**PAGE EXTRACT**

──────

But I just never know with her. I’ll think I have her figured out and then she has to change the rules. Just this afternoon Little Miss “I hate music and melted cheese is gross” told me she wants to be in the school choir this year and then asked for Bagel Bites for dinner. I felt like I’d dropped into an alternate reality! Such a goof! But while I was at the school I talked to the music teacher about her being in the choir and she said we should let her try. If it doesn’t work out, she doesn’t have to go back. Easy peasy, right? I hope!
What a successful first day! Riley came in about 230 and seemed very excited about her day. She didn’t say much, other than she brought me homework, but she was really happy. It must have been a fun class 🙂 About an hour later Tyler came in. I asked how his day was expecting a rather typical teenage grunt in response. He gave me a very enthusiastic, “Yeah, it was really good!” So, yay! They won’t fight too hard tomorrow about going back again!
As for me? Yeah, I had a pretty good first day of school, too. I cleaned the refrigerator (mostly). At least there’s no expired/bad food left in it and the main shelves are clean! Worked on some crafts. Did a couple things I’ve been putting off. I hope tomorrow is just as productive! Or even better!
Oh, but the excitement didn’t end when the kids got home! No way! Today was also the first day of training for the Special Olympics equestrian event! Now THAT is amazing! She hasn’t ridden in several months and she has a different instructor now so she had a leader and sidewalkers today. It won’t be long before she’s independently riding like she was in the spring. I’m so thrilled for her 😀
But for now, even though today was a really good day, I’m glad it’s coming to a close. Because tomorrow is a brand new day with new adventures! I’m excited to see what’s next!
I seriously was starting to wonder if this summer was going to end! But, finally! School starts in the morning! My son is starting his senior year at high school and my girl is in fourth grade.
We didn’t do a whole lot this summer. No big vacation or anything exciting. But we did okay, I think. Riley and I went to the pool a few times. She loves swimming! She’s not what one might call a “good” swimmer but she has fun and what else matters? We went for some walks on days when it wasn’t blazing hot. And every Thursday we spent the day at the therapy clinic for OT, PT, speech, and therapy.
Tyler spent most of the summer doing teenage stuff and landed a part in a local production of Oliver! He’s so excited! The play opens this coming weekend. It’s been a great experience for him. He really had to break out of his comfort zone to go to a new theater to audition and it paid off for him!
As for me, I’ve spent a lot of time working on crafts and some other projects. A while back I took some things to a local store because the owner sells local crafts on a commission basis. Nothing has sold yet but it’s a new store still. It’s not particularly profitable yet. She’s planning a street fair for November and my goal is to have enough doodads and whatnots put together to have my own booth!

──────

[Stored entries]
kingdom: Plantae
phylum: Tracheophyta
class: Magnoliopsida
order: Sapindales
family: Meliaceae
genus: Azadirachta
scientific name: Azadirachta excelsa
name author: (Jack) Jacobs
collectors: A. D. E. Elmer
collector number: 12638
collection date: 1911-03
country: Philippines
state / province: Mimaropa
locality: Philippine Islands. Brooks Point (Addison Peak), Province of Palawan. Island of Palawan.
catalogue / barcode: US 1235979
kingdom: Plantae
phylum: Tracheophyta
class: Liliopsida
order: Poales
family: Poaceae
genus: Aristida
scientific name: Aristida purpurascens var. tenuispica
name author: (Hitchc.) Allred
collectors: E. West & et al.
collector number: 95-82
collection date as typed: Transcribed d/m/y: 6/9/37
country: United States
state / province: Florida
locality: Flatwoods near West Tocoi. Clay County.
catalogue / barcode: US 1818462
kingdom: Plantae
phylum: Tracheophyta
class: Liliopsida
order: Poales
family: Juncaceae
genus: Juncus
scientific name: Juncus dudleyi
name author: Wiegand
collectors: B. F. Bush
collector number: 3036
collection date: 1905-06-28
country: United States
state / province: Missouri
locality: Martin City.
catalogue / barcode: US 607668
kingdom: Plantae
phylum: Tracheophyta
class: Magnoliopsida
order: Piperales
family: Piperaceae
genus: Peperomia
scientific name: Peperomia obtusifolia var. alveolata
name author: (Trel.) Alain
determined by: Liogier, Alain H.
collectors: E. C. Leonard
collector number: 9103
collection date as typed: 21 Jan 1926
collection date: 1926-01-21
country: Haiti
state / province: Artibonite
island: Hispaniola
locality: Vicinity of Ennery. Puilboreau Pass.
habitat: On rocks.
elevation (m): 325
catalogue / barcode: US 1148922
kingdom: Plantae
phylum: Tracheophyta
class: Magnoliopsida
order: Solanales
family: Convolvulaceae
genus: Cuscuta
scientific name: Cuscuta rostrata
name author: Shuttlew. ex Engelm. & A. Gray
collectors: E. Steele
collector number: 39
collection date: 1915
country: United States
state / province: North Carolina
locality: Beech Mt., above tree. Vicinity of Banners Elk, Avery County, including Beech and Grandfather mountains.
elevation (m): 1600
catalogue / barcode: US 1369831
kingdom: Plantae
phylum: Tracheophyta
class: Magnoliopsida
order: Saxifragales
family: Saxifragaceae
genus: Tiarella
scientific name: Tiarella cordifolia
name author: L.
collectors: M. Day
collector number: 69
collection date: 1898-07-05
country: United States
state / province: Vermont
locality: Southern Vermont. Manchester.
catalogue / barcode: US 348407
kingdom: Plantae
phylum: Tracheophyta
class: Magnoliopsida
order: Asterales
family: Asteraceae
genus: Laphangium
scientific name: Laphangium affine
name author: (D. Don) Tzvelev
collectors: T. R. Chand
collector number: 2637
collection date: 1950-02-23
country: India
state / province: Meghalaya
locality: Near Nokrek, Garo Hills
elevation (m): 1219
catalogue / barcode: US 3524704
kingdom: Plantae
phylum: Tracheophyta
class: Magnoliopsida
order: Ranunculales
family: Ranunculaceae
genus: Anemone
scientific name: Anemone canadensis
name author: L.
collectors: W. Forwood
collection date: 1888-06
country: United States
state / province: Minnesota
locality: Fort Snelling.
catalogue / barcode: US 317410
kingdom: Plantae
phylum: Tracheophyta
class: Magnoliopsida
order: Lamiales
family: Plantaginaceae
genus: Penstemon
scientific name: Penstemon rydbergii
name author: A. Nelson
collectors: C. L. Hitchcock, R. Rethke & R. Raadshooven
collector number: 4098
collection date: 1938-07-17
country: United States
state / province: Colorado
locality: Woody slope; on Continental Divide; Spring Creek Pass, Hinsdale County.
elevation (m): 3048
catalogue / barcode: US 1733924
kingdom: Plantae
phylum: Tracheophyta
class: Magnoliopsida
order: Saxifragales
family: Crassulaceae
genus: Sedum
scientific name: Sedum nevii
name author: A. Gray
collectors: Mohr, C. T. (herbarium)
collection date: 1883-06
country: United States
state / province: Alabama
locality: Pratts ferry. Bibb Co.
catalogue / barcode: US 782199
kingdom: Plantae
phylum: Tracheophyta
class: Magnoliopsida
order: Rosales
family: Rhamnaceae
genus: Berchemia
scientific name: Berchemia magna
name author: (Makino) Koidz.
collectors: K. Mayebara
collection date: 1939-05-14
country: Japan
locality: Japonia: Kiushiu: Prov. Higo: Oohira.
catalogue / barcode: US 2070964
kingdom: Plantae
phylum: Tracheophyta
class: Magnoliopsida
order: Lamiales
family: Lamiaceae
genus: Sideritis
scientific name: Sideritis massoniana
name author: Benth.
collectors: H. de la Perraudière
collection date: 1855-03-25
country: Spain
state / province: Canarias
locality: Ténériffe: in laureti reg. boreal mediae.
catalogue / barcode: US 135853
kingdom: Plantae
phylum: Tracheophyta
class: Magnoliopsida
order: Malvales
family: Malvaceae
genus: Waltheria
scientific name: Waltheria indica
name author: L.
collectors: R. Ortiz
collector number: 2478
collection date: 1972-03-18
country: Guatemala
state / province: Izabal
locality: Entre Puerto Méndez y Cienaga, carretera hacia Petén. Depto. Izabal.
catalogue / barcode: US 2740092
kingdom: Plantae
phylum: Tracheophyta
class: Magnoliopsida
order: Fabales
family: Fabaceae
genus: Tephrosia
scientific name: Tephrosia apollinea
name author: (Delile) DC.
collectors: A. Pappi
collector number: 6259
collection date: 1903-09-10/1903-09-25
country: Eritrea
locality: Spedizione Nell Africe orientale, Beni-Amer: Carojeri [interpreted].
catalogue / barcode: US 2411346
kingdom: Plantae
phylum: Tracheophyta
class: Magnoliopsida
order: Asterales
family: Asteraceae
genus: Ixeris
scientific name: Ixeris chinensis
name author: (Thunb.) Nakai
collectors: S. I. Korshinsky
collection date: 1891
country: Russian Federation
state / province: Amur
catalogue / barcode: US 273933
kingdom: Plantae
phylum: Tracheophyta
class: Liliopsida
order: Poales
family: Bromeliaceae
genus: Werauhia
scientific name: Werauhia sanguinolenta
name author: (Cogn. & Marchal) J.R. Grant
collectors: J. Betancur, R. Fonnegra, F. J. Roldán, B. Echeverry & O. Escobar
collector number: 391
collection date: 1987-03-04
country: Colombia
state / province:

──────

**AIM OF THE TASK**
Extract the part of the blog post from "Tyler spent most" to "my own booth!", word for word. The items have no connection to the blog post.

**WRITTEN SOLUTION**
Tyler spent most of the summer doing teenage stuff and landed a part in a local production of Oliver! He’s so excited! The play opens this coming weekend. It’s been a great experience for him. He really had to break out of his comfort zone to go to a new theater to audition and it paid off for him!
As for me, I’ve spent a lot of time working on crafts and some other projects. A while back I took some things to a local store because the owner sells local crafts on a commission basis. Nothing has sold yet but it’s a new store still. It’s not particularly profitable yet. She’s planning a street fair for November and my goal is to have enough doodads and whatnots put together to have my own booth!